To determine if a prediction will involve extrapolation, the largest
leverage of all datapoints needs to be determined. The maximum leverage
is datapoint number 14 and its value can be observed below.
max(hatvalues(brokerage_1))
## [1] 0.7462128
5. If a new datapoint has a leverage higher than the maximum (0.74621276), then the prediction will involve extrapolation. The design matrix is calculated first and can be observed below.

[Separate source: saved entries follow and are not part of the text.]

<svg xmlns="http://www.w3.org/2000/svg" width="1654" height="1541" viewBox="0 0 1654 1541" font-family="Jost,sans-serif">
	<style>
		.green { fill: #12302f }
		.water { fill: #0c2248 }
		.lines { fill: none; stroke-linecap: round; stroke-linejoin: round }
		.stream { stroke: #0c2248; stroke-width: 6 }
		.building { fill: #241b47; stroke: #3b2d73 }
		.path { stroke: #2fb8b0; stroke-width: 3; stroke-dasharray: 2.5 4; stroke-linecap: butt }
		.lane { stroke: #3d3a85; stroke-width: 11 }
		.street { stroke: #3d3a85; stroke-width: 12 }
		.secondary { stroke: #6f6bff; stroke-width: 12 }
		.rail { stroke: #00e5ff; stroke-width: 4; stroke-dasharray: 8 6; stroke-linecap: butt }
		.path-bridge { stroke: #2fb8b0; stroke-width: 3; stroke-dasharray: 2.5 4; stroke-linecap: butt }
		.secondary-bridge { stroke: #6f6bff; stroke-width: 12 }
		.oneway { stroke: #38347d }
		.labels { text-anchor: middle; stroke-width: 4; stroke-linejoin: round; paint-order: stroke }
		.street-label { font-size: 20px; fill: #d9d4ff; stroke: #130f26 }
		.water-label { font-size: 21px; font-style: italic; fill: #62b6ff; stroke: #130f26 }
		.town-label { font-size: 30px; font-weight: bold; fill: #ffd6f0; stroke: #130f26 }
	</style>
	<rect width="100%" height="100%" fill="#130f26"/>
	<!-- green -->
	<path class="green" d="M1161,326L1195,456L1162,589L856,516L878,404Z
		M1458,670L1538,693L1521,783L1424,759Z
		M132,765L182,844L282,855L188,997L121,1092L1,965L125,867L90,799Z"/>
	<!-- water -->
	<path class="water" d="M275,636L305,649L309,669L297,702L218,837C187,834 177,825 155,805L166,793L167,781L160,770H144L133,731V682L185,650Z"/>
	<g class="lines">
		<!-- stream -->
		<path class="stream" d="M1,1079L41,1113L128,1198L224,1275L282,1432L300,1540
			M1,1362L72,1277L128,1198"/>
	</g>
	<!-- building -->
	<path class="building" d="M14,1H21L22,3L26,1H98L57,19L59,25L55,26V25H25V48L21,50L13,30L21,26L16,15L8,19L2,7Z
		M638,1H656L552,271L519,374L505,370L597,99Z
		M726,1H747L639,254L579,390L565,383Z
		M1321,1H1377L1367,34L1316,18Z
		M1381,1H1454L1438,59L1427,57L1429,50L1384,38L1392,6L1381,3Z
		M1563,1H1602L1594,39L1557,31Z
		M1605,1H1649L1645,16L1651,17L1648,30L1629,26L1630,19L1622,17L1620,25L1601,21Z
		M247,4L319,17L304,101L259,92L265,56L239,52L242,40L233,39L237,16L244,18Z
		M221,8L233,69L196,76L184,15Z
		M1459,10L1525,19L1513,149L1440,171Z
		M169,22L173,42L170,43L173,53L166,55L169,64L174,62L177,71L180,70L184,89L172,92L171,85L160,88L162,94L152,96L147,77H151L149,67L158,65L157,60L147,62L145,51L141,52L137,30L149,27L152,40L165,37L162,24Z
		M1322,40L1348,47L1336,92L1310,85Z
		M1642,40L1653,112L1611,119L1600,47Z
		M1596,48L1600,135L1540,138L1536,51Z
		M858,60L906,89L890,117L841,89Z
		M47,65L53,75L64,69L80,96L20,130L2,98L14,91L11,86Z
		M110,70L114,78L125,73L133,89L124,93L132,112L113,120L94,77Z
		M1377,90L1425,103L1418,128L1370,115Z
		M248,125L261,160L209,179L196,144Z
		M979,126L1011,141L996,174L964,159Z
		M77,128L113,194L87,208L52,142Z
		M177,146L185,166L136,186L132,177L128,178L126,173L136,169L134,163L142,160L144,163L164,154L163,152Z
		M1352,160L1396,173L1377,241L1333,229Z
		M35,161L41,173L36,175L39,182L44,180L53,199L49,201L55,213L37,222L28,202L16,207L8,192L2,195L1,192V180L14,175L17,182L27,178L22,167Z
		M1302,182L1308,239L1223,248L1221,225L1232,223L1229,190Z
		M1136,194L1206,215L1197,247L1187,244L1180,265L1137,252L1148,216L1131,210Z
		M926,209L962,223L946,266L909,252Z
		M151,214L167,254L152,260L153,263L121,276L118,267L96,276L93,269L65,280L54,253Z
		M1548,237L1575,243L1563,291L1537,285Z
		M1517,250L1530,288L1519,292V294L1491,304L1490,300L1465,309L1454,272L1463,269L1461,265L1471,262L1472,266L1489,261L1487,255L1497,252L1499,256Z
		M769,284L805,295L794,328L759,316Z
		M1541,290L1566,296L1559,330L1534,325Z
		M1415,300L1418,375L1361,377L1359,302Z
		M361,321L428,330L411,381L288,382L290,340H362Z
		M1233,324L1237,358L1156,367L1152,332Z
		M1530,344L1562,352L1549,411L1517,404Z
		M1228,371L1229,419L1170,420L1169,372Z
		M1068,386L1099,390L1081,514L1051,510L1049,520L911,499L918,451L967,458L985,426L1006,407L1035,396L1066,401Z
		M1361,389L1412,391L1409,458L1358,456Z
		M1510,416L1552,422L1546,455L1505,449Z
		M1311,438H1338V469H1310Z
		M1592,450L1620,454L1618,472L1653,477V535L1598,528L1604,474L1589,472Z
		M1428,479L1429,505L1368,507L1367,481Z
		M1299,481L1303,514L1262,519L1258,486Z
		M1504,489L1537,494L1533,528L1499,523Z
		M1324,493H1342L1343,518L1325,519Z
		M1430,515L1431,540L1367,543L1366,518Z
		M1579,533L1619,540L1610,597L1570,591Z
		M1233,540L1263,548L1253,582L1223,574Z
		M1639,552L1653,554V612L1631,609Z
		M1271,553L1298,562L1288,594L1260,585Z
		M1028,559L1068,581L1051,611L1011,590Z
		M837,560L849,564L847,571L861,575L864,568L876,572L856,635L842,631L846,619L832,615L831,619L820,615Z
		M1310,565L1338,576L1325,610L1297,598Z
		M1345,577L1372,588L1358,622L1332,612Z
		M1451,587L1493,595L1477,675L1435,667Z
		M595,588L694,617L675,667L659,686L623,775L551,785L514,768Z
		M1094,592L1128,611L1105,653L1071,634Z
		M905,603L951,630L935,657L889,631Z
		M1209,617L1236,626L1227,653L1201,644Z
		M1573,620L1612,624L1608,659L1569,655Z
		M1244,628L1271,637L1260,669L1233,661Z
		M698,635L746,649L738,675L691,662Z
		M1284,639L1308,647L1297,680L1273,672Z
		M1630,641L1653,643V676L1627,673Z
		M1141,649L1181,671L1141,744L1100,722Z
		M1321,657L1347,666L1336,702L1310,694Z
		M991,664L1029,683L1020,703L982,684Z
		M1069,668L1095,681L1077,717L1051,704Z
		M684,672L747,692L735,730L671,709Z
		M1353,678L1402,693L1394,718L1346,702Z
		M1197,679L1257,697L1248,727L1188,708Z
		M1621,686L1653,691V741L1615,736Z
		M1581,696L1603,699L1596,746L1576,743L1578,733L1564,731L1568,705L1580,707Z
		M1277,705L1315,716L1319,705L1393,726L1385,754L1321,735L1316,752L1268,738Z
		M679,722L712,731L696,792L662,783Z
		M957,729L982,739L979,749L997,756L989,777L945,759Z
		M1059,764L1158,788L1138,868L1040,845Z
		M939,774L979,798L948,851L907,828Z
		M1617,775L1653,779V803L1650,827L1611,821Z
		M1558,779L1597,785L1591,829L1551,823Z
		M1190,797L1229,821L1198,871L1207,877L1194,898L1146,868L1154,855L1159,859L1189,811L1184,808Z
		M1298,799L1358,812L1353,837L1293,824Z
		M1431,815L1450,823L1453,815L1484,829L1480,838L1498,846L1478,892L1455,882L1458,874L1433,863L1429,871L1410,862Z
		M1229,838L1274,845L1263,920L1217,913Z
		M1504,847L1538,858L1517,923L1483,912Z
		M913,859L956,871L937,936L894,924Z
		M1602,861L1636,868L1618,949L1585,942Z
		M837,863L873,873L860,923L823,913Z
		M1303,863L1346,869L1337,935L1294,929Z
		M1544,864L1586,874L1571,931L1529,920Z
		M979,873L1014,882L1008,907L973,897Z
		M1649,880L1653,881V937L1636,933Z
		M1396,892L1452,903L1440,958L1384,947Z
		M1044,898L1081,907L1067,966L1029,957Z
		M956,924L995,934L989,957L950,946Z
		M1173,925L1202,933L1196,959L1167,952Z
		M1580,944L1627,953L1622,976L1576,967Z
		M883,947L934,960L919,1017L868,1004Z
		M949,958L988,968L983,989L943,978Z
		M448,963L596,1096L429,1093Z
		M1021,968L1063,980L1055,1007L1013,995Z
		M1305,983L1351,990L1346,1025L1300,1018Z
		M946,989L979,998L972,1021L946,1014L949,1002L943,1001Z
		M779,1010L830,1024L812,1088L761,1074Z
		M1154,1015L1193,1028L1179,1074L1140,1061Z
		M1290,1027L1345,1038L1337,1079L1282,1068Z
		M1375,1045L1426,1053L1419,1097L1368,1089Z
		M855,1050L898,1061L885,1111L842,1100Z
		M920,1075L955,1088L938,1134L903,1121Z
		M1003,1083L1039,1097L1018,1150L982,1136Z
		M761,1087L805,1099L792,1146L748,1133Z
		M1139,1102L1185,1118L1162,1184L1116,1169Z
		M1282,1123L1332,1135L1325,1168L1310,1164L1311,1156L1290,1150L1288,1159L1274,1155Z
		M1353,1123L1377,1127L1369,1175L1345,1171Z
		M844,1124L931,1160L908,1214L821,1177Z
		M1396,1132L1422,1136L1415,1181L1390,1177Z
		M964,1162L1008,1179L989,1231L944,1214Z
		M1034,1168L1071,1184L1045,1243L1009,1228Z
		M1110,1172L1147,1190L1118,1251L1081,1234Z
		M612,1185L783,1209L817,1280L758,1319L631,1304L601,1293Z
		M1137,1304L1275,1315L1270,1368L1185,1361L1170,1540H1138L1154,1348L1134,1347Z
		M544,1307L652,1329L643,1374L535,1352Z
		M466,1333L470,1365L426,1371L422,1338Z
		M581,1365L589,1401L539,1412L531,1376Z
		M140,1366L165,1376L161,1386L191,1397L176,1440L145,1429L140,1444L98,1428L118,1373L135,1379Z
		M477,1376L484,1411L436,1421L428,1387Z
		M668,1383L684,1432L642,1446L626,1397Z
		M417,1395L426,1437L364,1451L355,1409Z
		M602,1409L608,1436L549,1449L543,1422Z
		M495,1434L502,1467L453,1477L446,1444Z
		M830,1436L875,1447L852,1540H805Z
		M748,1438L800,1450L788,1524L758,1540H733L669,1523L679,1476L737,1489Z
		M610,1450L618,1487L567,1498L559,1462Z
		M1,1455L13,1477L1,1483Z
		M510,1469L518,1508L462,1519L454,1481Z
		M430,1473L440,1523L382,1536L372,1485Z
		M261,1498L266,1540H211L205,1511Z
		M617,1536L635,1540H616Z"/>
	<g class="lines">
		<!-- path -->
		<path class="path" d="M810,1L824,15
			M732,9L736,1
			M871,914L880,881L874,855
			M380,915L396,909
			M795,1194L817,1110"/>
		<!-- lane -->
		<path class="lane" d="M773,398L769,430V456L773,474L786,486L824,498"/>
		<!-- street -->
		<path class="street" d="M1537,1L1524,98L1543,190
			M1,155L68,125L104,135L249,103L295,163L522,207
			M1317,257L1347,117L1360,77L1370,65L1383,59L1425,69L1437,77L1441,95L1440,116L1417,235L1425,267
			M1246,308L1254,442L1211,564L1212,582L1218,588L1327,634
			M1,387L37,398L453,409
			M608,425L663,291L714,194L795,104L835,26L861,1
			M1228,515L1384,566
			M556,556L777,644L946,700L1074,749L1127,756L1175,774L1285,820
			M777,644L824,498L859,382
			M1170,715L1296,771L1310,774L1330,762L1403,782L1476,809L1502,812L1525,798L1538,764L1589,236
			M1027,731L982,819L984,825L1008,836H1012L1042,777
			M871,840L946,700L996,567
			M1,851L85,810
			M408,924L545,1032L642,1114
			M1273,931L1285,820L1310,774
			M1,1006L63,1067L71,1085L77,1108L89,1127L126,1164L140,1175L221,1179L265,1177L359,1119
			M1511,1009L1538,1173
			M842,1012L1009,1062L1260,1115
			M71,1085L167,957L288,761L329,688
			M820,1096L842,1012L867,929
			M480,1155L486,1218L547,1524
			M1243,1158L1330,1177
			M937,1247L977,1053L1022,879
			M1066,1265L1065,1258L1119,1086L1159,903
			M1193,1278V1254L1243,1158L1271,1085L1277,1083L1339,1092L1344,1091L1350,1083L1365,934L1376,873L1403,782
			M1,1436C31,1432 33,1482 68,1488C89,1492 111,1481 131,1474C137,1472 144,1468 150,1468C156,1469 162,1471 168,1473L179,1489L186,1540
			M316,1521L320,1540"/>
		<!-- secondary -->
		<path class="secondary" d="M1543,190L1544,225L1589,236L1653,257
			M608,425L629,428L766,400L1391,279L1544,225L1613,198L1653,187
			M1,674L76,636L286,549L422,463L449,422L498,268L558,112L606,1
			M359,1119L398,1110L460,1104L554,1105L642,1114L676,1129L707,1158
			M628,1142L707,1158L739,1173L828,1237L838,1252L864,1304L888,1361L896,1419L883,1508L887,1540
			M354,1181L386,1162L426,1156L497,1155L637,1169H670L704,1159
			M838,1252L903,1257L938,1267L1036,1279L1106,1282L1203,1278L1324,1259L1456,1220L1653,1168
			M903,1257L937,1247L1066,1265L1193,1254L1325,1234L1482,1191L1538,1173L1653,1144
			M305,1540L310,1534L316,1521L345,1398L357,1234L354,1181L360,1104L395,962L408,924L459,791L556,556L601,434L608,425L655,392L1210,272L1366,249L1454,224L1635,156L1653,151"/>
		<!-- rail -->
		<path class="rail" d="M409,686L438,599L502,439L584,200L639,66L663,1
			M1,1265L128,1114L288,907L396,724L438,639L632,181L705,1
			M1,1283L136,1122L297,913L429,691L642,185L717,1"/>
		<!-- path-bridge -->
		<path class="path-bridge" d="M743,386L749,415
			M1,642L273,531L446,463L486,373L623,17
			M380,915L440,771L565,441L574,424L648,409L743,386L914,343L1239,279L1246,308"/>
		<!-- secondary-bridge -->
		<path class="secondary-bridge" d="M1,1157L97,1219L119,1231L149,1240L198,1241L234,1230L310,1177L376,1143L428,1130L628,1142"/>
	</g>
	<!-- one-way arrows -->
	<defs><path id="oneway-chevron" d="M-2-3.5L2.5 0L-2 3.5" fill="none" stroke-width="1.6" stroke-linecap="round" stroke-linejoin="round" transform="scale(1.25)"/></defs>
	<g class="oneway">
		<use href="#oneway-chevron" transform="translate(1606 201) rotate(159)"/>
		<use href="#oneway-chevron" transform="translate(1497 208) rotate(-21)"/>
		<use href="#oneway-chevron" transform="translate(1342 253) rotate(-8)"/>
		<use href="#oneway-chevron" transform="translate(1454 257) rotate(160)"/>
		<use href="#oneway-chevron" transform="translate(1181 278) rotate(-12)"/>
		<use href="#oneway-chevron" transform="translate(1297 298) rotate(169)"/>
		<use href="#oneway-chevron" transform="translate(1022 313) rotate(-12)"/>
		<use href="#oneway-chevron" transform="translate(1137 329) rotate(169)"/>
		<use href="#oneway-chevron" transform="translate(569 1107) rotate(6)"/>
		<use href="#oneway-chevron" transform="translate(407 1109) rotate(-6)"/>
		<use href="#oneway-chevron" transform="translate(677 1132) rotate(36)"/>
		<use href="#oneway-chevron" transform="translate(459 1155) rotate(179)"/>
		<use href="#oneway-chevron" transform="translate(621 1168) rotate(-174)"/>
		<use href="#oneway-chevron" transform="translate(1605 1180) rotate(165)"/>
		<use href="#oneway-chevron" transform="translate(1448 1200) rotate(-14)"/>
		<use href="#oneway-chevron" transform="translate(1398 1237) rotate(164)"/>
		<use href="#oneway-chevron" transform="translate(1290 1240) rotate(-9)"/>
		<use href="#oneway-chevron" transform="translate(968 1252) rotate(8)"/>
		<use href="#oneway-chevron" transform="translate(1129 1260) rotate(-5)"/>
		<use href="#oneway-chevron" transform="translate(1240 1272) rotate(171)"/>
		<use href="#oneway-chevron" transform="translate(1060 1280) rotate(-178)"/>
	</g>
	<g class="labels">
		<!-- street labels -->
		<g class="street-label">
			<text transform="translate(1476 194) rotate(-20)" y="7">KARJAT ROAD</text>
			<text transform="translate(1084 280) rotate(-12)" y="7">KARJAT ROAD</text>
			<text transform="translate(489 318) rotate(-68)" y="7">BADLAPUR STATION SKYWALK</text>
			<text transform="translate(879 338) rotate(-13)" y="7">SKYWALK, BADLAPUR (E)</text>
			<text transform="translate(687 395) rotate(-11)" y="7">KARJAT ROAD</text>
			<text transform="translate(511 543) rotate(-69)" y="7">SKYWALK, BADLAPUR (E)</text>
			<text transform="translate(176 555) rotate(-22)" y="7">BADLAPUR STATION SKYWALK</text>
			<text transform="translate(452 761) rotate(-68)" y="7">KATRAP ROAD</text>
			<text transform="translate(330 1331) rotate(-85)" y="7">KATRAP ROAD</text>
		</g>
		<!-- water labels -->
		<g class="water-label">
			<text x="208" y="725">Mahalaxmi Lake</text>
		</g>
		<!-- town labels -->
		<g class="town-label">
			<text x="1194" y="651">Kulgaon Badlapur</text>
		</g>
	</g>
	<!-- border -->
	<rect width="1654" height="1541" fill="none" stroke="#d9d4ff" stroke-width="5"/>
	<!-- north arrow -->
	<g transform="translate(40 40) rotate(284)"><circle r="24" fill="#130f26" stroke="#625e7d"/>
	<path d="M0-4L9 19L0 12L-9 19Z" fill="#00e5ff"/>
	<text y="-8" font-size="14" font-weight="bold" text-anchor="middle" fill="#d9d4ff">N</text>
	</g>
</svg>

The design matrix is used in the equation to calculate leverages based on new data points.
X=model.matrix(brokerage_1)
kable(X)
| (Intercept) | Satisfaction_with_Trade_Price | Satisfaction_with_Speed_of_Execution |
|---|---|---|
| 1 | 3.2 | 3.1 |
| 1 | 3.3 | 3.1 |
| 1 | 3.1 | 3.3 |
| 1 | 2.8 | 3.5 |
| 1 | 2.9 | 3.2 |
| 1 | 2.4 | 3.2 |
| 1 | 2.7 | 3.8 |
| 1 | 2.4 | 3.7 |
| 1 | 2.6 | 2.6 |
| 1 | 2.3 | 2.7 |
| 1 | 3.7 | 3.9 |
| 1 | 2.5 | 2.5 |
| 1 | 3.0 | 3.0 |
| 1 | 1.0 | 4.0 |
Below are the leverages of the new data points from question 3
x_newa=c(1,4,2)
t(x_newa)%*%solve(t(X)%*%X)%*%x_newa
## [,1]
## [1,] 0.8323367
x_newb=c(1,5,3)
t(x_newb)%*%solve(t(X)%*%X)%*%x_newb
## [,1]
## [1,] 1.08481
x_newc=c(1,4,3)
t(x_newc)%*%solve(t(X)%*%X)%*%x_newc
## [,1]
## [1,] 0.3992325
x_newd=c(1,3,2)
t(x_newd)%*%solve(t(X)%*%X)%*%x_newd
## [,1]
## [1,] 0.6074396
New data points in 3A and 3B would be considered extrapolation since they are greater than the maximum leverage.